本文:

EY新日本有限責任監査法人 公認会計士 大竹 勇輝
Question
「経営者による財政状態、経営成績及びキャッシュ・フローの状況の分析」のうち、「資本の財源及び資金の流動性に係る情報」及び「経営方針、経営戦略、経営上の目標の達成状況を判断するための客観的な指標等」の開示状況は?
Answer
【調査範囲】
- 調査日:平成30年8月
- 調査対象期間:平成30年3月31日
- 調査対象書類:有価証券報告書
- 調査対象会社:
平成30年4月1日現在のJPX400に採用されている会社のうち、以下の条件に該当する232社
① 3月31日決算
② 平成30年7月2日(法定提出期限)までに有報を提出
③ 連結財務諸表作成会社
④ 日本基準を採用
【調査結果】
(1) 資本の財源及び資金の流動性に係る情報
分析対象会社(232社)を対象に、「資本の財源及び資金の流動性に係る情報」の開示状況を調査した。調査結果は、<図表1>のとおりである。
<図表1> 「資本の財源及び資金の流動性に係る情報」の開示状況
記載項目 | 平成29年3月期 | 平成30年3月期 |
記載なし 又は キャッシュ・フロー計算書の要約のみの記載 |
175 |
43 |
資金需要又は財務政策等の記載(※) | 57 | 189 |
合計 | 232 |
232 |
(※) 具体的な設備投資の予定等の資金需要に関する記載はないものの、財務政策等の記載のみが簡潔に記載されている場合でも1社とカウントしている。

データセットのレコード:
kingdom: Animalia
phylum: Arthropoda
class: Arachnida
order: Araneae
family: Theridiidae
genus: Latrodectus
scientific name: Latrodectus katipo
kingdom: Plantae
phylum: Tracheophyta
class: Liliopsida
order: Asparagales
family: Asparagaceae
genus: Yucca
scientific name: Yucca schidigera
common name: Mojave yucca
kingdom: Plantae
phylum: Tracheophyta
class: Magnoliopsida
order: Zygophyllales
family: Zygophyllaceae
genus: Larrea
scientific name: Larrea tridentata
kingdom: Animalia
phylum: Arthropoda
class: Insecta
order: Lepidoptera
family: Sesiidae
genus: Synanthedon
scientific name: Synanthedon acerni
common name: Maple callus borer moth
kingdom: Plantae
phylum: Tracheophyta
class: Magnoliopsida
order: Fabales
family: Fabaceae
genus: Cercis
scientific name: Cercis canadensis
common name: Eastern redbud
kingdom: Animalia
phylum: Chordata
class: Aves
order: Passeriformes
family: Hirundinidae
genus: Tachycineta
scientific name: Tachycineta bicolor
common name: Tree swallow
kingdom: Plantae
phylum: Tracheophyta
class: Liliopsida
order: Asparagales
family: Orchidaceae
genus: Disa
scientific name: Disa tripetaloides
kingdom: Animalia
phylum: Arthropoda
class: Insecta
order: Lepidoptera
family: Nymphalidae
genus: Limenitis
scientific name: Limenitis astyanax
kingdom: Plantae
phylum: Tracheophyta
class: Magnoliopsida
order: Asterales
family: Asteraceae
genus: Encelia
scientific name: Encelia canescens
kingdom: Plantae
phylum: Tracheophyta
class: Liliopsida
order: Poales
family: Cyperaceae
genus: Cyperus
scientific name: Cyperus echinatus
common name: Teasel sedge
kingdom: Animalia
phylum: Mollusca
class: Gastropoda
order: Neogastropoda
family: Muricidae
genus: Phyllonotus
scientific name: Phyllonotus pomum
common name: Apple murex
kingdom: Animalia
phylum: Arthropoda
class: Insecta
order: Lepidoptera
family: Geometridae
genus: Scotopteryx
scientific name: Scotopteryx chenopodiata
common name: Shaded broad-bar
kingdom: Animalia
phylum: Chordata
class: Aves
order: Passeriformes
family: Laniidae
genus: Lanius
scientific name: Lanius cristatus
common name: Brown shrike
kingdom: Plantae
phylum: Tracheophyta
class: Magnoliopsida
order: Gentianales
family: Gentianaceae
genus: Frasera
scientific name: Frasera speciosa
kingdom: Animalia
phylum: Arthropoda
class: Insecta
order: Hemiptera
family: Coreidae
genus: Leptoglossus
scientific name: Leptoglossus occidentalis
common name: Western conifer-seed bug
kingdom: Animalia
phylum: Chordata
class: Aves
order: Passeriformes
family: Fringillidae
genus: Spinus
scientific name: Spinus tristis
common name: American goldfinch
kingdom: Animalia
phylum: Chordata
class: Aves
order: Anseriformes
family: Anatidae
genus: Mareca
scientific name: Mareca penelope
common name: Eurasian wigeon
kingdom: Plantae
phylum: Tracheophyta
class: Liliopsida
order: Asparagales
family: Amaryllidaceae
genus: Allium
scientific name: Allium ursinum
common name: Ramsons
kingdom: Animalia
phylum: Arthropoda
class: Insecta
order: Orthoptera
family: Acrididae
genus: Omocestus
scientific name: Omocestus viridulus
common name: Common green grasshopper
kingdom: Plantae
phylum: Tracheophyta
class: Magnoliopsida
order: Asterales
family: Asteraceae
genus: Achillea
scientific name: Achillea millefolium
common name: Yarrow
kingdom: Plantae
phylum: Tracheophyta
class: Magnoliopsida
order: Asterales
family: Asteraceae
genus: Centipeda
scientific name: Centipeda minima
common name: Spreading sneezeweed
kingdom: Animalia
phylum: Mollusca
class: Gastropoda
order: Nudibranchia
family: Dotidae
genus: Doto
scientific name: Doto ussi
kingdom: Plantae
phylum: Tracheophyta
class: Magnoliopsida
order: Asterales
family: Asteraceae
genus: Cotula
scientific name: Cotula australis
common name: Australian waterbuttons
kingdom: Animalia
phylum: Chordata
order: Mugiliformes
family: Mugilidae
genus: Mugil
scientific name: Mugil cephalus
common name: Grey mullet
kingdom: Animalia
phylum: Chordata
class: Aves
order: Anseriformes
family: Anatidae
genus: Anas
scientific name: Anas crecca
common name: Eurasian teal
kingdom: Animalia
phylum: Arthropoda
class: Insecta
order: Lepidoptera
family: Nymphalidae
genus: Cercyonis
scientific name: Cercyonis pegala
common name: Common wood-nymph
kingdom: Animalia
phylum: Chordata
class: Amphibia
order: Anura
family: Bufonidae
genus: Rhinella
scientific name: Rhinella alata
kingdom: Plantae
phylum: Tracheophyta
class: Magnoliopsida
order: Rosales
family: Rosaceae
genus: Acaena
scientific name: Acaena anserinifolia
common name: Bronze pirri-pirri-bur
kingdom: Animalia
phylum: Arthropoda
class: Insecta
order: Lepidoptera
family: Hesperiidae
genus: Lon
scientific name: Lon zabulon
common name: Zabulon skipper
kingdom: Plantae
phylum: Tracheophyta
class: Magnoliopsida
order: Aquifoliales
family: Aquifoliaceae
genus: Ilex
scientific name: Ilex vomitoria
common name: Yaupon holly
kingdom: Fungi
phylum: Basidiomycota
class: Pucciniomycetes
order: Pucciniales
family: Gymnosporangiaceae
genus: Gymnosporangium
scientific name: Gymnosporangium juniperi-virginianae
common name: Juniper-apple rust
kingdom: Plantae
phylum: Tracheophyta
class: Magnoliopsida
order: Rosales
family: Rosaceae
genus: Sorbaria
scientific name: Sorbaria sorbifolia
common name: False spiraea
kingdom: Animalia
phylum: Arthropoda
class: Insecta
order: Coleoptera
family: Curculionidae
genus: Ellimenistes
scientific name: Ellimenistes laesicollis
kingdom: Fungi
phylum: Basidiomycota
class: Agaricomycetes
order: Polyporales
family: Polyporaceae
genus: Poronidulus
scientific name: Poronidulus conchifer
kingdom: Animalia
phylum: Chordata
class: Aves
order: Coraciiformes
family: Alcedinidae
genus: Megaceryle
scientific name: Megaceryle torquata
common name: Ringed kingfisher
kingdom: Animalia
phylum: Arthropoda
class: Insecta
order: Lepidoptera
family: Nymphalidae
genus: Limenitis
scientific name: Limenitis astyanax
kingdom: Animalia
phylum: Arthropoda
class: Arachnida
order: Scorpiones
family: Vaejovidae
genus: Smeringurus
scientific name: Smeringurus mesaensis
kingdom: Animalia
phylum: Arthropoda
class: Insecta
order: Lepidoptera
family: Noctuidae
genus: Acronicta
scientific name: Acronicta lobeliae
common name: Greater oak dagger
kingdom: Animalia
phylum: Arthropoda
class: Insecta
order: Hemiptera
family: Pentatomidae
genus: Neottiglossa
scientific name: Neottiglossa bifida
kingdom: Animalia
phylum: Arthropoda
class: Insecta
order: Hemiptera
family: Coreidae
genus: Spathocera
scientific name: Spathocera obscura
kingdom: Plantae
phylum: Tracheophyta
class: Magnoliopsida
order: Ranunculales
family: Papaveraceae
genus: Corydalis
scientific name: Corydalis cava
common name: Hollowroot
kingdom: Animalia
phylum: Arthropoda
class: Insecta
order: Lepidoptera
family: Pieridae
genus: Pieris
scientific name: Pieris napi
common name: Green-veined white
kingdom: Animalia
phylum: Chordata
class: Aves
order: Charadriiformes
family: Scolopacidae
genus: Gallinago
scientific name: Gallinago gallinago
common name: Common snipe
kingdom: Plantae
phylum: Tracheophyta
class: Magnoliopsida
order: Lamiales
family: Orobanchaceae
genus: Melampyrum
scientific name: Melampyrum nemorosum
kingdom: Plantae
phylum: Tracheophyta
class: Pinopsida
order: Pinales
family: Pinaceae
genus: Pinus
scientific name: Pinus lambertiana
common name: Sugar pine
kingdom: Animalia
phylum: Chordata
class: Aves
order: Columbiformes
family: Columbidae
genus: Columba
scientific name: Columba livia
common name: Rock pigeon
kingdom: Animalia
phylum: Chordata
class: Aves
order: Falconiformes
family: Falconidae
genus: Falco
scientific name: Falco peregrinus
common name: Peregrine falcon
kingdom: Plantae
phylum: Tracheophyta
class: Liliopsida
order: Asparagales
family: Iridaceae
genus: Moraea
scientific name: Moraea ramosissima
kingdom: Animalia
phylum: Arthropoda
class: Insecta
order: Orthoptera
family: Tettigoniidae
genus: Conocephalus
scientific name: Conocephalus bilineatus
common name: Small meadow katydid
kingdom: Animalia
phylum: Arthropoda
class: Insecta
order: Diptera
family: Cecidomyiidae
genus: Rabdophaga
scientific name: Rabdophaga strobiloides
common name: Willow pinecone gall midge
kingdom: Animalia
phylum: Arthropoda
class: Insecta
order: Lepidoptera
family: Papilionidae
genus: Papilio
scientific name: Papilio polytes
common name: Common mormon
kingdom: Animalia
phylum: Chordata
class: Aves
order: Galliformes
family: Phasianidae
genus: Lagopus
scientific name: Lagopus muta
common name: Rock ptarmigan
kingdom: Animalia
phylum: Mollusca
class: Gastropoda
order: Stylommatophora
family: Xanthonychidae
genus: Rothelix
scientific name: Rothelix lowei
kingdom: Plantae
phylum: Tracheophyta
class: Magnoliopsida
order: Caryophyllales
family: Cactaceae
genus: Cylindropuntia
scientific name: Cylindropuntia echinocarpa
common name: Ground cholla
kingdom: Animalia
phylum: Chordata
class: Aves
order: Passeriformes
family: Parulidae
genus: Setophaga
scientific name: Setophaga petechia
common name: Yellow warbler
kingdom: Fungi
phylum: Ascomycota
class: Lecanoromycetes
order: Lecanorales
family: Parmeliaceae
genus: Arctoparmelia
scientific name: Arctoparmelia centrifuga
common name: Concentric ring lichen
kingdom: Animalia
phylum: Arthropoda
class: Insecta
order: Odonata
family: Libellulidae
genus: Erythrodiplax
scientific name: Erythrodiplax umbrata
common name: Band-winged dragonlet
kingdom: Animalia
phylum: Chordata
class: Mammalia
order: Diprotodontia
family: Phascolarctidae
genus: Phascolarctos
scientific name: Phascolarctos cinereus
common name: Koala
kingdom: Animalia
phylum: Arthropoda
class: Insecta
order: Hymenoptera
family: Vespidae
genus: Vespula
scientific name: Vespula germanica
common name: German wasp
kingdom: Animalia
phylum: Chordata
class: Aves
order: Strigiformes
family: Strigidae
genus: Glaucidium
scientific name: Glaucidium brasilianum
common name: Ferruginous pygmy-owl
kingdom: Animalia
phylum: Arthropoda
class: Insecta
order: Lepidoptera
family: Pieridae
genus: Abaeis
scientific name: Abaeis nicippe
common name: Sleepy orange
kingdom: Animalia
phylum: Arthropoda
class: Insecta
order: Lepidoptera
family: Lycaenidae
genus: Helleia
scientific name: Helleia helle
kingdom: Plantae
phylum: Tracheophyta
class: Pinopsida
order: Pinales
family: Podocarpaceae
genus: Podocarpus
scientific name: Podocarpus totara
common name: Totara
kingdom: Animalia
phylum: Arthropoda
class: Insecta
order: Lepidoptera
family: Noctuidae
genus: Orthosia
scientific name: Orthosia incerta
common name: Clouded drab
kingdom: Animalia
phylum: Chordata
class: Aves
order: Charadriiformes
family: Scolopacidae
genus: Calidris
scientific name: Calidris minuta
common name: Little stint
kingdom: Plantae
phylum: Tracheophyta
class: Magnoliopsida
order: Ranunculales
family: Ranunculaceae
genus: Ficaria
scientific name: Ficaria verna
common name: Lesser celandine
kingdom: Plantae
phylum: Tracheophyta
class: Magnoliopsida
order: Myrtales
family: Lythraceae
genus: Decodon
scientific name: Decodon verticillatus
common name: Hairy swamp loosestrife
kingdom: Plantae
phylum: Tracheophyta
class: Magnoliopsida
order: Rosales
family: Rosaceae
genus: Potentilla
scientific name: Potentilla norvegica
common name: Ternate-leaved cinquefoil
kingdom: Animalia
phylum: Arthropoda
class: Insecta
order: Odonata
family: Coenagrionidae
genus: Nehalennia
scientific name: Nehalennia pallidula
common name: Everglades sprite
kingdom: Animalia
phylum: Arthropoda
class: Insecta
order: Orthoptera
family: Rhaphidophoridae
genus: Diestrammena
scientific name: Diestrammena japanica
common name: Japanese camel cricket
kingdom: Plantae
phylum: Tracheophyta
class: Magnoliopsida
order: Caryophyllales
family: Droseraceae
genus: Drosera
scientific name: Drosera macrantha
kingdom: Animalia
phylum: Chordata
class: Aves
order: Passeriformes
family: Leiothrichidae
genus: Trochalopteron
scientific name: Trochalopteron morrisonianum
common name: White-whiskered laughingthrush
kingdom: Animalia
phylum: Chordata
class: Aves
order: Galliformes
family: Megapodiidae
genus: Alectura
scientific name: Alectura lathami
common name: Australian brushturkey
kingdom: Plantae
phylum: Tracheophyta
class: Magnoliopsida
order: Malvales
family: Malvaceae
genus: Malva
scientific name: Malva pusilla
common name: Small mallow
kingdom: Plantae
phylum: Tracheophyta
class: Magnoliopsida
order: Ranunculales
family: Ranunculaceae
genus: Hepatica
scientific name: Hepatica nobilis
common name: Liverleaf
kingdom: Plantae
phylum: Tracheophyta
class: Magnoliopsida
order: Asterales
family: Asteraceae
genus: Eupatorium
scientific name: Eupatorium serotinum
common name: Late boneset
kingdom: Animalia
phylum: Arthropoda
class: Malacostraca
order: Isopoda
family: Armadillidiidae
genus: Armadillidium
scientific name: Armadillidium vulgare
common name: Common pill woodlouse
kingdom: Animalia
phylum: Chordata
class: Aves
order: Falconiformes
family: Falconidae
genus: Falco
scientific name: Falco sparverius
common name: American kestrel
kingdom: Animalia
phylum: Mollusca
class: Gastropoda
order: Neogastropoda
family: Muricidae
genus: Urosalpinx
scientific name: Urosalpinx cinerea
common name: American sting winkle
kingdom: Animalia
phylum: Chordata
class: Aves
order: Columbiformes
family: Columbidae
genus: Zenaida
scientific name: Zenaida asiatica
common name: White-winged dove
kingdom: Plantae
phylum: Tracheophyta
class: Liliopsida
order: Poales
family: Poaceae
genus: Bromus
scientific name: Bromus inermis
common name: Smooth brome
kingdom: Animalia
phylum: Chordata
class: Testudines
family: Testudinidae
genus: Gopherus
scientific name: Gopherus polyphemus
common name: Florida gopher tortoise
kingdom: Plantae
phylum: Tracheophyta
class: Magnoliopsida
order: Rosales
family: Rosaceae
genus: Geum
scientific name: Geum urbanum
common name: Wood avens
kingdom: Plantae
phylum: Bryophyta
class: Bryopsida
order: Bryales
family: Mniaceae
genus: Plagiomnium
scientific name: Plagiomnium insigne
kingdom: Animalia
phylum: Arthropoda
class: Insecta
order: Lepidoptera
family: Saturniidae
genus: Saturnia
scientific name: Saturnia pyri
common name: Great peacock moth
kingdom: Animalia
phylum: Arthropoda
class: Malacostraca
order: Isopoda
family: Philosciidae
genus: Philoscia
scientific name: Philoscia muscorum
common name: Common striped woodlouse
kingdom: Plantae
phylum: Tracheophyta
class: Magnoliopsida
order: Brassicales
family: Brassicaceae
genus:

課題の目的: 本文のうち、「<図表1> 「資本の財源及び資金の流動性に係る情報」の開示状況」から「でも1社とカウントしている。」までの部分を、両端の語句も含めてそのまま書き写すこと。

この課題の解答:
<図表1> 「資本の財源及び資金の流動性に係る情報」の開示状況
記載項目 | 平成29年3月期 | 平成30年3月期 |
記載なし 又は キャッシュ・フロー計算書の要約のみの記載 |
175 |
43 |
資金需要又は財務政策等の記載(※) | 57 | 189 |
合計 | 232 |
232 |
(※) 具体的な設備投資の予定等の資金需要に関する記載はないものの、財務政策等の記載のみが簡潔に記載されている場合でも1社とカウントしている。